Pissed off and angry as hell, I quickly threw my bike on the bar, got into my running shoes and took off for the 5k. As I started running, many folks were encouraging and I heard one person say… “Atta girl, finish strong.” I know they were being nice, but at this point I was so angry and pushed through the run the best I could and kept wondering to myself, “Why do I have still have my legs?” If I did that awful on the bike stretch, why am I now able to run a decent run? I ended up passing several ladies on the run and had to dodge all the people walking their bikes back to the cars as I finished my run. I was just getting into a groove on the run when it was over.

Whoo hoo… finished.

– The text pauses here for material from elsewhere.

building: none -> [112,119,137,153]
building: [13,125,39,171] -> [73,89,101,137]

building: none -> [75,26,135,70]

Deep down I was proud to be done, but in that moment I was pissed…. I walked over to my gear, changed quickly and was ready to throw my new pretty bike in the lake, I was ready to have a Tiger Woods moment. I did not go look to see how I did, I knew I was last, or at least very close to it.



Easter morning…. After Easter morning family fun, I went into my office and took a good long look at the not-so new bike anymore. I decided to take her for a spin around the neighborhood again. I first got on my old Lexa for a 5 minute spin so that I would know how everything felt. Afterward, I got on the Madone.

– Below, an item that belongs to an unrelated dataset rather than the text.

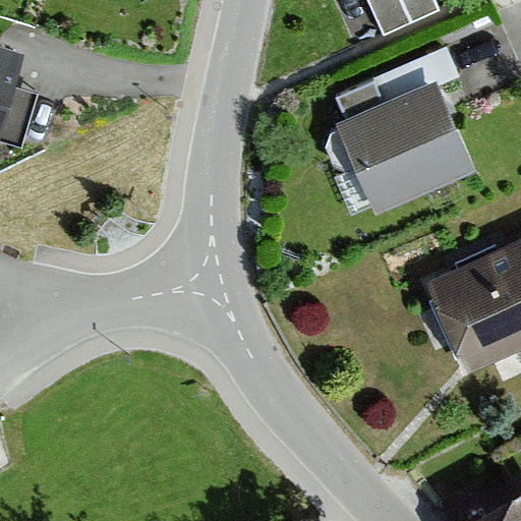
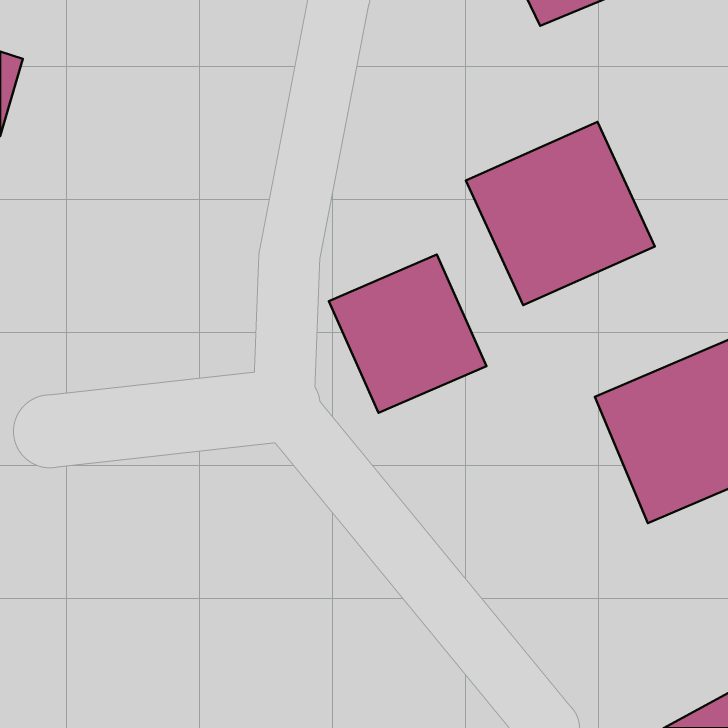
building: none -> [329,254,487,413]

Minutes into my ride I realized that my seat was a tiny bit too low and my feet needed to be further up on the pedals. After my 30 minute ride I went home and made the adjustments. I went for another ride and felt much better; at least I wasn’t pedaling with just my glutes and toes anymore, I was glad to actually be using my quads. But, I still wasn’t getting the speed I knew I could get. After I got home, I received an e-mail from a mentor group that told me to check my brakes. I lifted my back tire and spun it and had no problem. Then, I picked up my front tire and attempted to spin it. It didn’t make one full revolution. Closer inspection revealed that my front right brake pad had been rubbing against the tire the whole time. I loosened the distance between the brake pad and the tire and noticed that the bike moved along the carpet much easier. By this time it was raining outside and I wasn’t able to go for another ride.  

Yes, laugh at me… please do…. Not only did I ride 16 hilly miles while just using my booty and toes, but I also kept the brake on. I hope all that hard work gives me a nice rear end for the next month! I avoided all pictures on race day because in the moment, I thought that this is the last day I want to be reminded of. I have since realized this one will likely be the one I talk about for years to come and that is the last time I let the pretty girl fool me (pretty bikes need just as much tinkering as any other bike, more actually)!

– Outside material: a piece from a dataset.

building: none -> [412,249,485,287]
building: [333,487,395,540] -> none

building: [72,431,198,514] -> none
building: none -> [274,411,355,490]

  1. Paula Kiger (Big Green Pen) says:

    Oh my gosh I am not laughing at you but WOW you powered through all that! Lesson learned on the bike thing I guess. Congrats; wish I had a chance to meet you on Saturday for all I know I marked you. 🙂


  2. Tiffany Nunnally says:

    Oh Jen! I’m so sorry you had a bad bike experience but we all know what a true powerhouse you are no matter what happened that day! I doubt I would have been able to force myself in that water to begin with! Congrats 🙂


  3. i just got to read this completely, i know that it ticks you off that you didn’t do as well as you know you could have, but just know we have another one coming up and you have an entire team behind you


    • Jeff – As the days pass, I have started to laugh more and more about the race. It’s definitely one I will talk about for years to come for the swim and bike! Looking forward to 5.4!


  4. Molto Vivace says:

    I’m glad to hear that it wasn’t you and it was an equipment malfunction. I’m training for my first tri and have been more worried about the swim, but now I’ll think about equipment checks also. Thanks for sharing your experience!